Give back every record exactly, with its pictures left out.
:: PROVIDED DATA
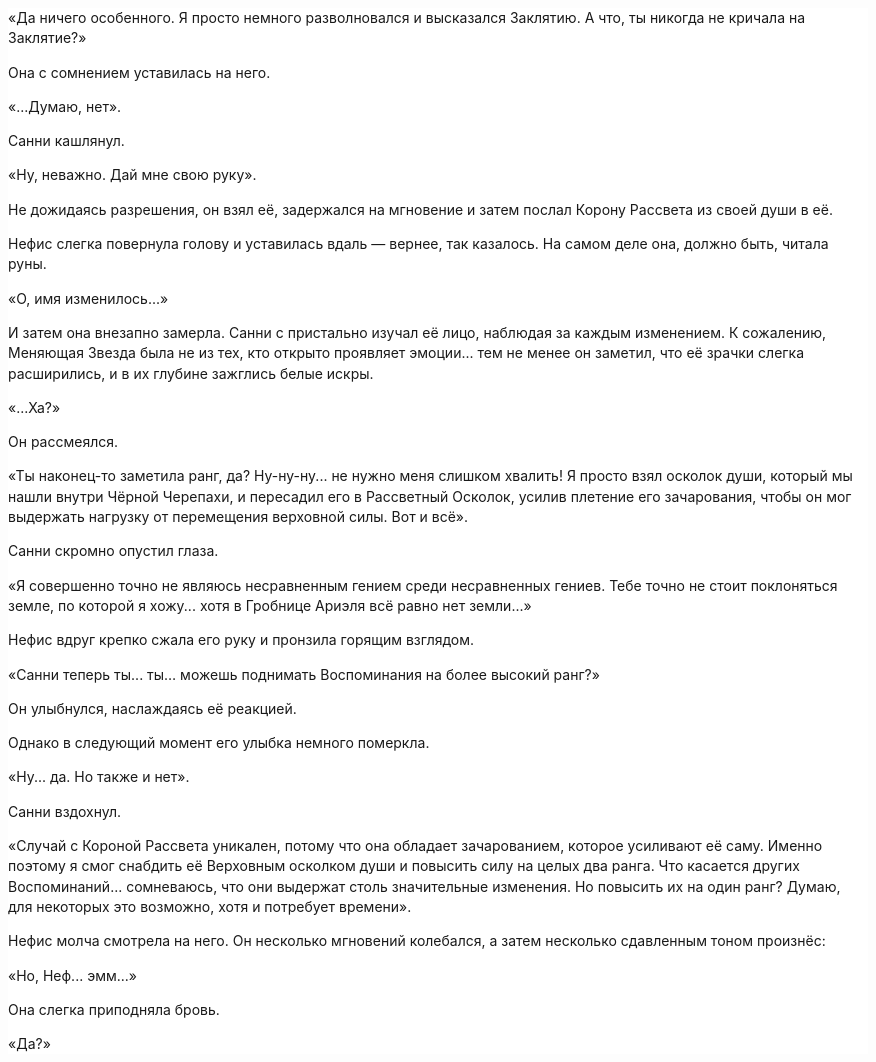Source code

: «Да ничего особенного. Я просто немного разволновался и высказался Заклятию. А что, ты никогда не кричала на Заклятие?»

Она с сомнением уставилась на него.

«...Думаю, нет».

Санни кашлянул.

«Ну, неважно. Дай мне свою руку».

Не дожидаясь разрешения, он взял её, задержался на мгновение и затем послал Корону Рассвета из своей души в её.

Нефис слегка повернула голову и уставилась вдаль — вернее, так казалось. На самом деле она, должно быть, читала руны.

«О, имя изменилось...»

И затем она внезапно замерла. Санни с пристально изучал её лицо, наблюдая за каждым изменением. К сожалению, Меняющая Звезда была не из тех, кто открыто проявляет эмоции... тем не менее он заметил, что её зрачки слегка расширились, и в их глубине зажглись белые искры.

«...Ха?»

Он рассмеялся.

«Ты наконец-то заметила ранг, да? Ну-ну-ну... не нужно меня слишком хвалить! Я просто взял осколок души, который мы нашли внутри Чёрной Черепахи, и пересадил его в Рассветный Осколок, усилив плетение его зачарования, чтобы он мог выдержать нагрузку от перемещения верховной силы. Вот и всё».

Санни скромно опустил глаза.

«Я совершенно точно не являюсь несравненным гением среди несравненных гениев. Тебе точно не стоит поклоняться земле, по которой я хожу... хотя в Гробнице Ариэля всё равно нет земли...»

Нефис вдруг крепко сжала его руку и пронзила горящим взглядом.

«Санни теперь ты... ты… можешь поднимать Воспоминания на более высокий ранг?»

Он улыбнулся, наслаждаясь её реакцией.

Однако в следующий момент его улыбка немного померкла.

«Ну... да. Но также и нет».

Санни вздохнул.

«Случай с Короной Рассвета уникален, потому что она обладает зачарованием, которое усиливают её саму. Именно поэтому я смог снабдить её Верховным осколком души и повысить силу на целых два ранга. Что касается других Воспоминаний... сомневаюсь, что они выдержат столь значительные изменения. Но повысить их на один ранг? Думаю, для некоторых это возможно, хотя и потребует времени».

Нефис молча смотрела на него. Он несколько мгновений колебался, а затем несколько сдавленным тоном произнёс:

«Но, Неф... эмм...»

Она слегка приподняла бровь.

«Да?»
::::
WRITTEN ANSWER.
Source code

: «Да ничего особенного. Я просто немного разволновался и высказался Заклятию. А что, ты никогда не кричала на Заклятие?»

Она с сомнением уставилась на него.

«...Думаю, нет».

Санни кашлянул.

«Ну, неважно. Дай мне свою руку».

Не дожидаясь разрешения, он взял её, задержался на мгновение и затем послал Корону Рассвета из своей души в её.

Нефис слегка повернула голову и уставилась вдаль — вернее, так казалось. На самом деле она, должно быть, читала руны.

«О, имя изменилось...»

И затем она внезапно замерла. Санни с пристально изучал её лицо, наблюдая за каждым изменением. К сожалению, Меняющая Звезда была не из тех, кто открыто проявляет эмоции... тем не менее он заметил, что её зрачки слегка расширились, и в их глубине зажглись белые искры.

«...Ха?»

Он рассмеялся.

«Ты наконец-то заметила ранг, да? Ну-ну-ну... не нужно меня слишком хвалить! Я просто взял осколок души, который мы нашли внутри Чёрной Черепахи, и пересадил его в Рассветный Осколок, усилив плетение его зачарования, чтобы он мог выдержать нагрузку от перемещения верховной силы. Вот и всё».

Санни скромно опустил глаза.

«Я совершенно точно не являюсь несравненным гением среди несравненных гениев. Тебе точно не стоит поклоняться земле, по которой я хожу... хотя в Гробнице Ариэля всё равно нет земли...»

Нефис вдруг крепко сжала его руку и пронзила горящим взглядом.

«Санни теперь ты... ты… можешь поднимать Воспоминания на более высокий ранг?»

Он улыбнулся, наслаждаясь её реакцией.

Однако в следующий момент его улыбка немного померкла.

«Ну... да. Но также и нет».

Санни вздохнул.

«Случай с Короной Рассвета уникален, потому что она обладает зачарованием, которое усиливают её саму. Именно поэтому я смог снабдить её Верховным осколком души и повысить силу на целых два ранга. Что касается других Воспоминаний... сомневаюсь, что они выдержат столь значительные изменения. Но повысить их на один ранг? Думаю, для некоторых это возможно, хотя и потребует времени».

Нефис молча смотрела на него. Он несколько мгновений колебался, а затем несколько сдавленным тоном произнёс:

«Но, Неф... эмм...»

Она слегка приподняла бровь.

«Да?»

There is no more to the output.